**Recorded data**
────
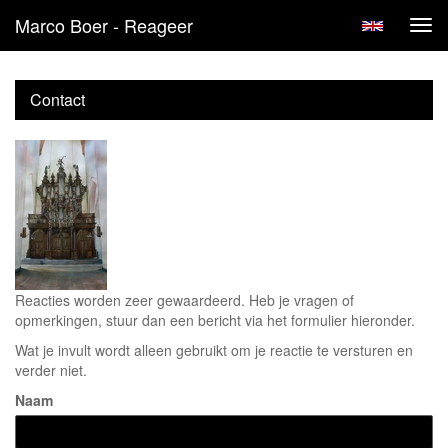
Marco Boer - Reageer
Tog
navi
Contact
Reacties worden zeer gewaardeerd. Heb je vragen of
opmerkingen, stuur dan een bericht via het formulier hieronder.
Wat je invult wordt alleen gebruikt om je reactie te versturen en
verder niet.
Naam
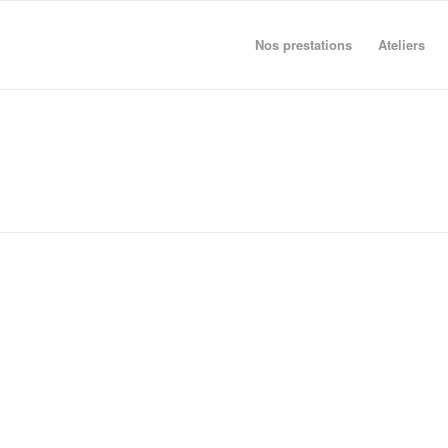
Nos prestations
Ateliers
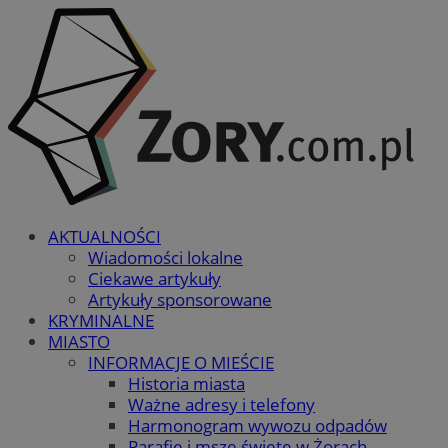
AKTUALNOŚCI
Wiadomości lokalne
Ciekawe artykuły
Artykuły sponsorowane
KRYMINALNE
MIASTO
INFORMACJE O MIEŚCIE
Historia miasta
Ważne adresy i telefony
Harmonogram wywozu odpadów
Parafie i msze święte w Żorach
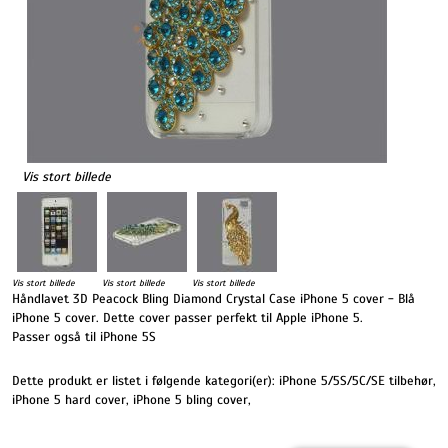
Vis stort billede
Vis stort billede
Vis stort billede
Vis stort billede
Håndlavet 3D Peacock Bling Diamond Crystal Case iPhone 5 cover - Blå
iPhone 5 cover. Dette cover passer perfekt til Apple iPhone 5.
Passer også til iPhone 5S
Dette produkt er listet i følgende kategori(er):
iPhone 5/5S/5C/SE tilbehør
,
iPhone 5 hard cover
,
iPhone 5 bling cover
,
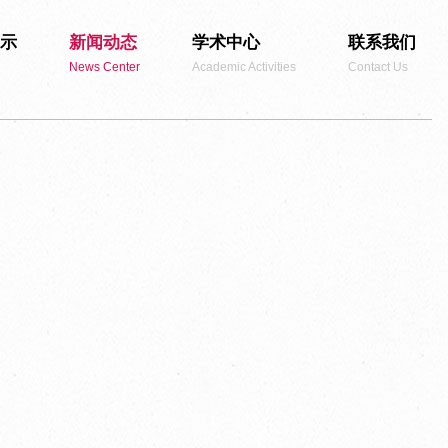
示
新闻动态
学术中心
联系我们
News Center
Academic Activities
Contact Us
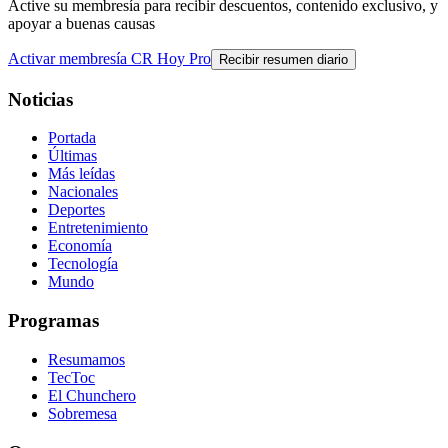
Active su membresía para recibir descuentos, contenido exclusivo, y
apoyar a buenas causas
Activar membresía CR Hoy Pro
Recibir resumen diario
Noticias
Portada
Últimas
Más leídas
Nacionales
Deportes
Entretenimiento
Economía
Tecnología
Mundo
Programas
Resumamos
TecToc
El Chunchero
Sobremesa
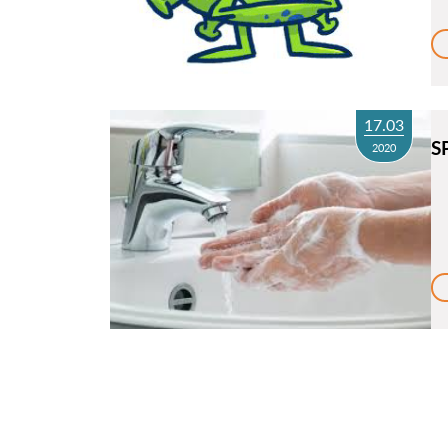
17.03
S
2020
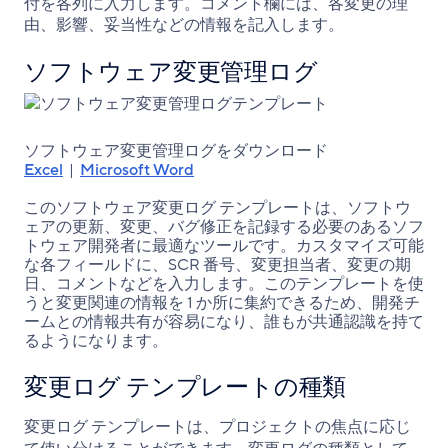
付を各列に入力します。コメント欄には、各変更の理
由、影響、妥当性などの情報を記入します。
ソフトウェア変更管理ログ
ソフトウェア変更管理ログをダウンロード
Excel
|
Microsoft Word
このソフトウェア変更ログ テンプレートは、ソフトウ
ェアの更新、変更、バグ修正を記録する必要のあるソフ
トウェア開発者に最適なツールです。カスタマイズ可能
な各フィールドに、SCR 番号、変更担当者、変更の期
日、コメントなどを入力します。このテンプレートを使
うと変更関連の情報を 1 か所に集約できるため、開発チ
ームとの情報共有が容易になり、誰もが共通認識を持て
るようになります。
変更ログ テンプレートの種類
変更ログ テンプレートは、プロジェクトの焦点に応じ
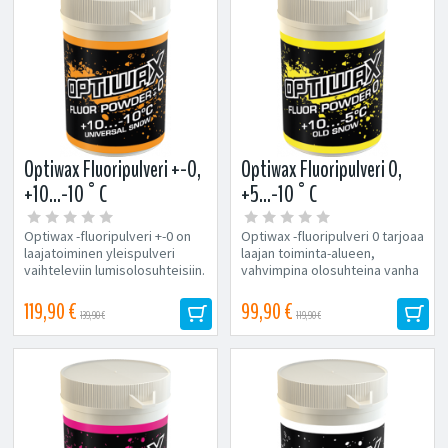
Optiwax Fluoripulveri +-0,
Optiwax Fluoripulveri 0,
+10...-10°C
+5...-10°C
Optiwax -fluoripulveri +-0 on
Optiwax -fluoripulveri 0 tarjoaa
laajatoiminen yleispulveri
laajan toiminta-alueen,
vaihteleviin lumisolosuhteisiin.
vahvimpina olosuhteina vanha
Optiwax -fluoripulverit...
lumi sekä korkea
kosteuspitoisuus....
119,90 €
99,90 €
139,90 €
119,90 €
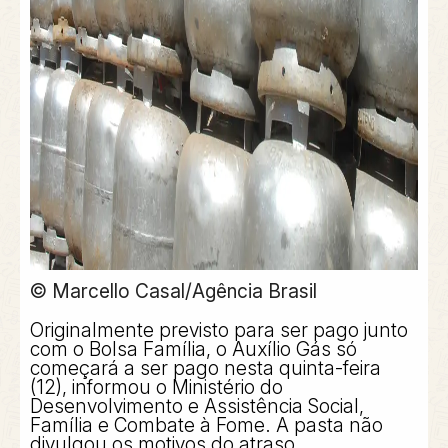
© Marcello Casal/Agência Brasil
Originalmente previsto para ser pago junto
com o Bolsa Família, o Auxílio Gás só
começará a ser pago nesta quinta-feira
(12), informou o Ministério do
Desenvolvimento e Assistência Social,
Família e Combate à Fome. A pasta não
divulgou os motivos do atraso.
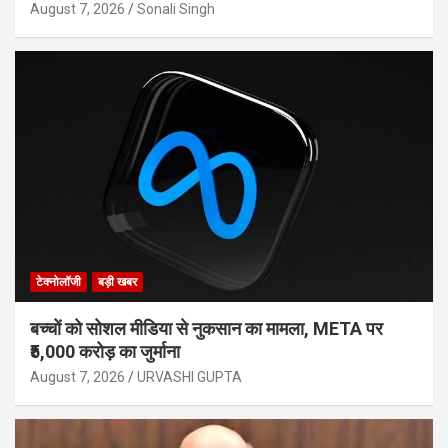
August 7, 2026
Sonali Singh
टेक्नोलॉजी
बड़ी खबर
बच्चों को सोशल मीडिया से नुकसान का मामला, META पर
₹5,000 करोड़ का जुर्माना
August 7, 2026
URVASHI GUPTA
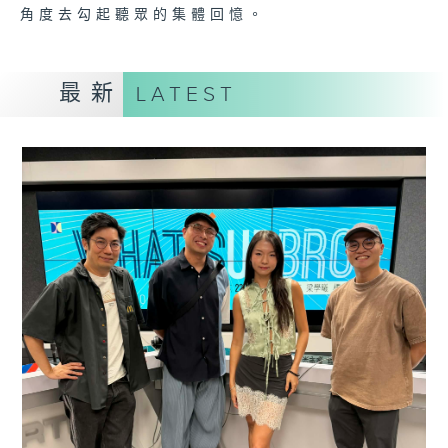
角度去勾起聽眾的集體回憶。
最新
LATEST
────
Rewrite all the rows above, changing each "Vis stort billede" to "Show large image" and keeping everything else the same. Leave the pictures out.

Marco Boer - Reageer
Tog
navi
Contact
Reacties worden zeer gewaardeerd. Heb je vragen of
opmerkingen, stuur dan een bericht via het formulier hieronder.
Wat je invult wordt alleen gebruikt om je reactie te versturen en
verder niet.
Naam
Nos prestations
Ateliers
AKTUALNOŚCI
Wiadomości lokalne
Ciekawe artykuły
Artykuły sponsorowane
KRYMINALNE
MIASTO
INFORMACJE O MIEŚCIE
Historia miasta
Ważne adresy i telefony
Harmonogram wywozu odpadów
Parafie i msze święte w Żorach
Show large image
Show large image
Show large image
Show large image
Håndlavet 3D Peacock Bling Diamond Crystal Case iPhone 5 cover - Blå
iPhone 5 cover. Dette cover passer perfekt til Apple iPhone 5.
Passer også til iPhone 5S
Dette produkt er listet i følgende kategori(er):
iPhone 5/5S/5C/SE tilbehør
,
iPhone 5 hard cover
,
iPhone 5 bling cover
,
示
新闻动态
学术中心
联系我们
News Center
Academic Activities
Contact Us
Active su membresía para recibir descuentos, contenido exclusivo, y
apoyar a buenas causas
Activar membresía CR Hoy Pro
Recibir resumen diario
Noticias
Portada
Últimas
Más leídas
Nacionales
Deportes
Entretenimiento
Economía
Tecnología
Mundo
Programas
Resumamos
TecToc
El Chunchero
Sobremesa
17.03
S
2020
付を各列に入力します。コメント欄には、各変更の理
由、影響、妥当性などの情報を記入します。
ソフトウェア変更管理ログ
ソフトウェア変更管理ログをダウンロード
Excel
|
Microsoft Word
このソフトウェア変更ログ テンプレートは、ソフトウ
ェアの更新、変更、バグ修正を記録する必要のあるソフ
トウェア開発者に最適なツールです。カスタマイズ可能
な各フィールドに、SCR 番号、変更担当者、変更の期
日、コメントなどを入力します。このテンプレートを使
うと変更関連の情報を 1 か所に集約できるため、開発チ
ームとの情報共有が容易になり、誰もが共通認識を持て
るようになります。
変更ログ テンプレートの種類
変更ログ テンプレートは、プロジェクトの焦点に応じ
Optiwax Fluoripulveri +-0,
Optiwax Fluoripulveri 0,
+10...-10°C
+5...-10°C
Optiwax -fluoripulveri +-0 on
Optiwax -fluoripulveri 0 tarjoaa
laajatoiminen yleispulveri
laajan toiminta-alueen,
vaihteleviin lumisolosuhteisiin.
vahvimpina olosuhteina vanha
Optiwax -fluoripulverit...
lumi sekä korkea
kosteuspitoisuus....
119,90 €
99,90 €
139,90 €
119,90 €
© Marcello Casal/Agência Brasil
Originalmente previsto para ser pago junto
com o Bolsa Família, o Auxílio Gás só
começará a ser pago nesta quinta-feira
(12), informou o Ministério do
Desenvolvimento e Assistência Social,
Família e Combate à Fome. A pasta não
divulgou os motivos do atraso.
August 7, 2026
Sonali Singh
टेक्नोलॉजी
बड़ी खबर
बच्चों को सोशल मीडिया से नुकसान का मामला, META पर
₹5,000 करोड़ का जुर्माना
August 7, 2026
URVASHI GUPTA
角度去勾起聽眾的集體回憶。
最新
LATEST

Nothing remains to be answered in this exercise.